The reality of these two verses are an indication of the utter impossibility for a believer to "stay saved" if only his past sins were forgiven. If God through Christ has forgiven only the believer's past sins, then there will not be a single believer in Heaven! In fact, absolutely everyone will end up in eternal Hell, including Enoch, Noah, Abraham, Isaac, Jacob, Moses, David, Solomon, all the prophets, along with Peter and the other apostles, Paul himself, and all the churches - languishing in Hell for all eternity - if God forgives only the believer's past sins at the moment of conversion, as so many teach. And here is where the real danger of diabolical heresy lies: The teaching of only past sins forgiven with the believer's conversion has made the cleansing power of the Crucifixion totally ineffective. To put it another way, Jesus Christ's mission on earth two thousand years ago was a total failure!

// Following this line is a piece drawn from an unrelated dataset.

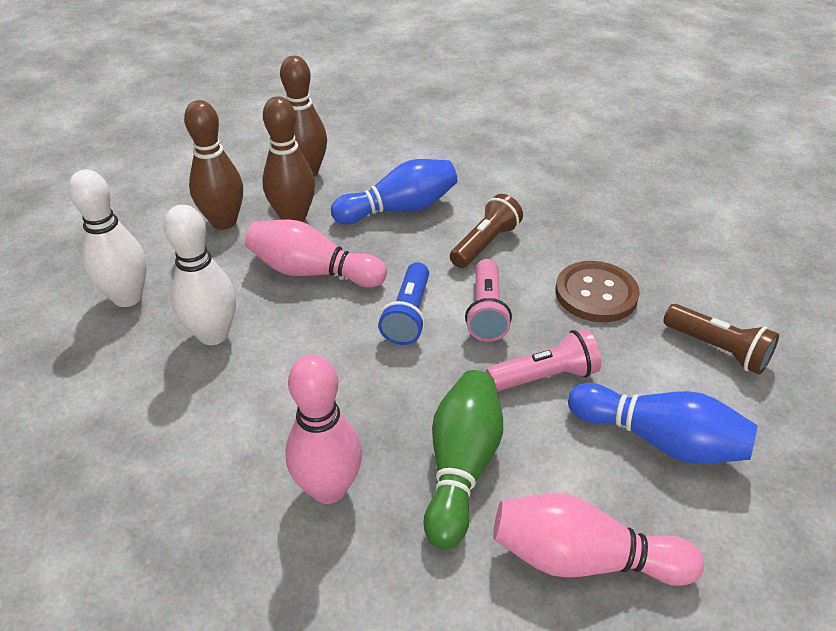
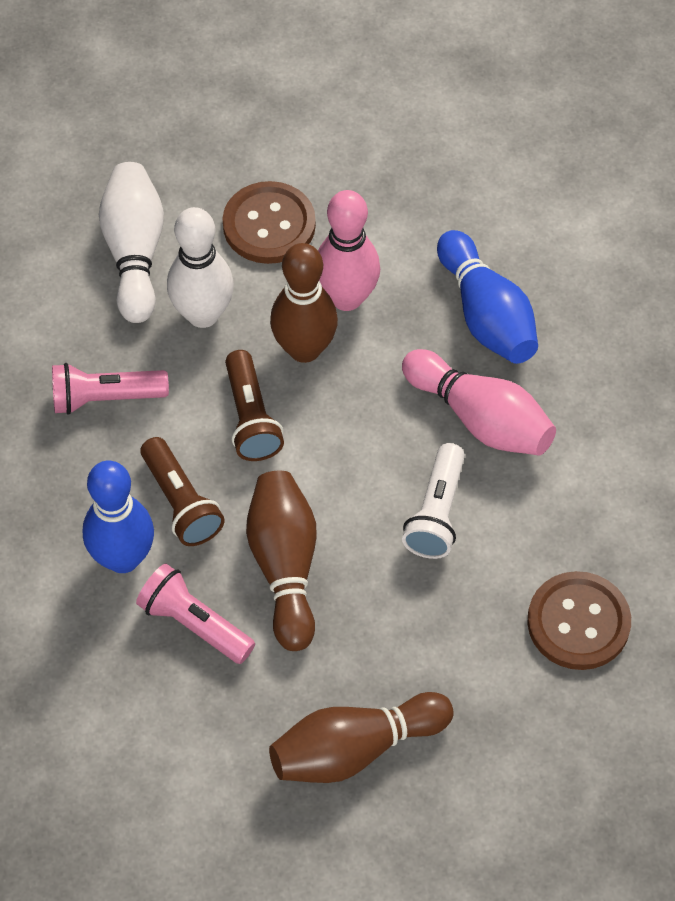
blue flashlight: 1 -> 0
brown button: 1 -> 2
green bowling pin: 1 -> 0
pink bowling pin: 3 -> 2
white flashlight: 0 -> 1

Rather, I thank and praise the Lord for forgiving all my sins at conversion - past, present and future, and on top of this, having received God's own righteousness into my account. After all, if only my past sins were forgiven, then imagine my frustration when someone blocks my path while cycling - and the offender, instead of looking where he's going, he buries his scowling face towards a tablet, as he is busy texting. My resulting ire and impatience would make me a lawbreaker - and bound for Hell. And talking of motoring, according to my observations, the steering wheel is the hotbed for foul tempers and anger towards other drivers not flowing with the traffic smoothly, to the extent that the words Road Rage are now accepted in the English dictionary. A believer with just his past sins forgiven wouldn't stand a chance! Christ's atonement would be entirely powerless to save.

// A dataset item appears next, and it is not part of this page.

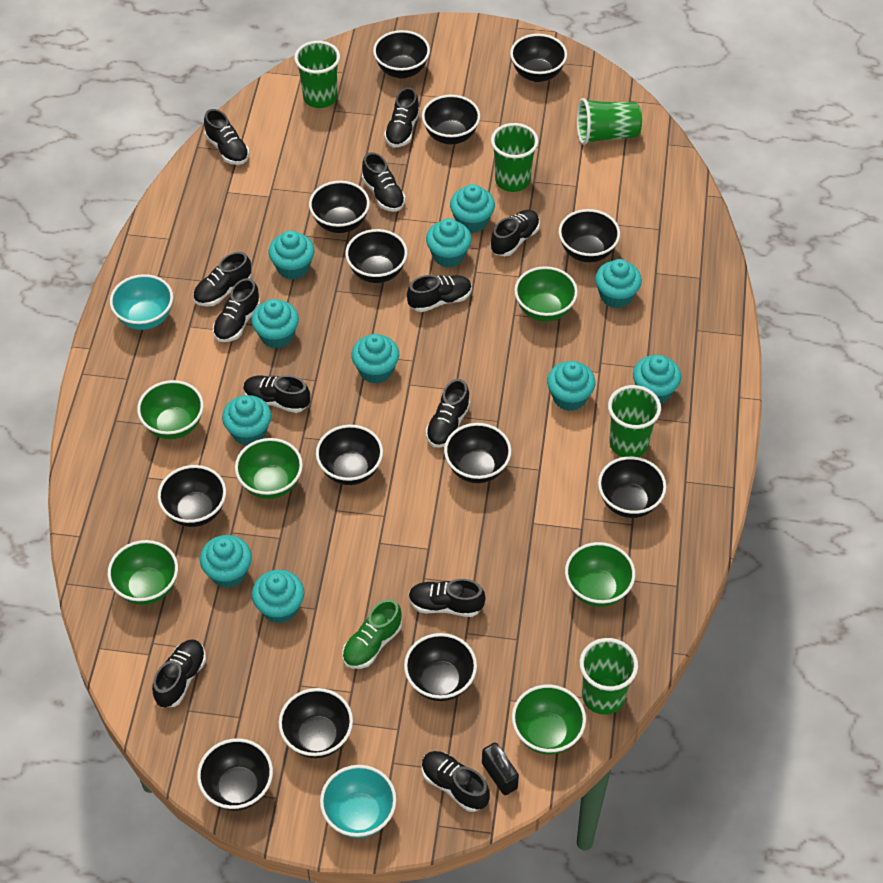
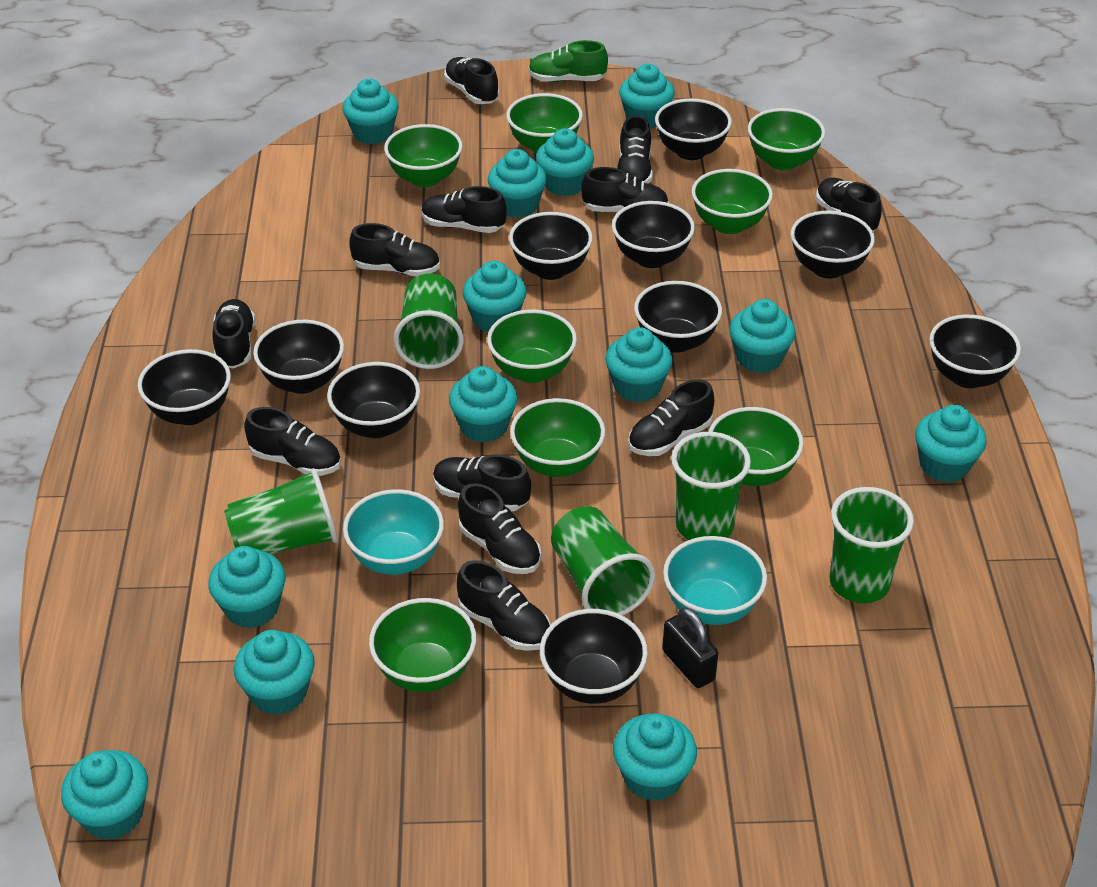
black bowl: 13 -> 10
green bowl: 6 -> 8
turquoise cupcake: 11 -> 13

Hence, when reading of warnings for believers found in the New Testament, little wonder that my spiritual life is like a roller-coaster ride or a balloon bursting during inflating. This is due to my immaturity, and not any contradictions in the Bible. As believers, we have received full acquittal from all our sins, and received a righteousness from God which, because of its divine origin, cannot be undone. But the covenant between the believer's heart and God cannot be seen by other men. Hence warnings to the believer to be worthy of his calling in the sight of all men, to make his calling sure in their sight. After all, it was Jesus himself who instructed to let my light shine so other people can glorify my Father, and they too, can be saved. (Matthew 5:14-16.)

Seeing someone turning to Christ and being saved? Now that is a good reason to release balloons into the air.


* Dominic Sanbrook, The Daily Mail, Saturday June 7th, 2014. Page 17.

1 comment:

  1. Dear Frank,
    Excellent and thought-provoking post as always. My favorite example is Elijah.He went from the amazing spiritual victory of asking God to bring down fire from heaven and seeing it happen to defeat the prophets of Baal, then practically overnight He caved in fear and despair to death threats from Jezebel. The Bible shows over and over that even the most devoted men and women of God are only human. Praise God that He is faithful and unchanging, our refuge and strength, even when we are on the roller coaster.